*** Opening of Available data ***
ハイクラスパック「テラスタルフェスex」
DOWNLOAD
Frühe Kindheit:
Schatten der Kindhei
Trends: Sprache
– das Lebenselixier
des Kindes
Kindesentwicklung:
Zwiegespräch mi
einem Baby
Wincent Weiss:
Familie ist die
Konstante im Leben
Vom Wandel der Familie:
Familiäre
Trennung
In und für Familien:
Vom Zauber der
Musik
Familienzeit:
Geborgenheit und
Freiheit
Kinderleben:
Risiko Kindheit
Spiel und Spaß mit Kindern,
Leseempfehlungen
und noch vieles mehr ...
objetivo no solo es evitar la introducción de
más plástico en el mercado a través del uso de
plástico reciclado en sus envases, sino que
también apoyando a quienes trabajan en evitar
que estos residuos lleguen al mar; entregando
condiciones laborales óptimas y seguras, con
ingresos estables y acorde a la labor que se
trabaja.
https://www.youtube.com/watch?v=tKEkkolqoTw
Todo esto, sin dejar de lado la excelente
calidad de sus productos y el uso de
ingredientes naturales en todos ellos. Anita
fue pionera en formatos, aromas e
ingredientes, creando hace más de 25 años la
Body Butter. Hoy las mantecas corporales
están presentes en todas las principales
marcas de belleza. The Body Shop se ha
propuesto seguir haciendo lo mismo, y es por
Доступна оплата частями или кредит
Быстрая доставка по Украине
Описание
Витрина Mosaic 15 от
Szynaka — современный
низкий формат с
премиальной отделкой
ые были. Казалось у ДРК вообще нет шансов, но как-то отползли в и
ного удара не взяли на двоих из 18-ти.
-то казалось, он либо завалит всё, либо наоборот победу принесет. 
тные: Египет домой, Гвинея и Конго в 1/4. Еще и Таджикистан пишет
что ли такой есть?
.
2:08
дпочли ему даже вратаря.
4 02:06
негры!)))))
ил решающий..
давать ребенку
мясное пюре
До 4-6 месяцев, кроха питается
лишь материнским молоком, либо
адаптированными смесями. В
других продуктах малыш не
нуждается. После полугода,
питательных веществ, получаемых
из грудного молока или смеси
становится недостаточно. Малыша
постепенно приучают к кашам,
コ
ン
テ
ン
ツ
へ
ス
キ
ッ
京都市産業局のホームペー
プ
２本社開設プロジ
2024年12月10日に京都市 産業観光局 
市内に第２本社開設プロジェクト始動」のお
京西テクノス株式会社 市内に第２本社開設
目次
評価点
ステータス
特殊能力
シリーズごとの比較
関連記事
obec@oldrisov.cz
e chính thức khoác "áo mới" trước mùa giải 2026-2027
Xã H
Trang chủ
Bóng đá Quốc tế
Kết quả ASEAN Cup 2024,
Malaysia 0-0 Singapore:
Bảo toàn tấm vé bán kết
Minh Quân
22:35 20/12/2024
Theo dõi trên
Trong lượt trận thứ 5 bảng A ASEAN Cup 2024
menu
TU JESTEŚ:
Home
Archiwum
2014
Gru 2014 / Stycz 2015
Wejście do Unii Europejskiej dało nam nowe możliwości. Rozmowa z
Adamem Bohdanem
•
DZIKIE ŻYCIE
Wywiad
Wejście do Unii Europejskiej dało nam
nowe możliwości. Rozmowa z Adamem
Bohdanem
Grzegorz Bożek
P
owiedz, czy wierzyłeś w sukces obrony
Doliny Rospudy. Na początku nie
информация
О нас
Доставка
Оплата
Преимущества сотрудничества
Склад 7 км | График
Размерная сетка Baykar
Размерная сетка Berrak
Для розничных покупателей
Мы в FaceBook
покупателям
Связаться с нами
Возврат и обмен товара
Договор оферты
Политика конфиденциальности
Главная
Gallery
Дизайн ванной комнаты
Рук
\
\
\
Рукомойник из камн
*** Close of Available data ***
Activity:
Identify all lines in the records above with the word "Размерная".

Response area:
Размерная сетка Baykar
Размерная сетка Berrak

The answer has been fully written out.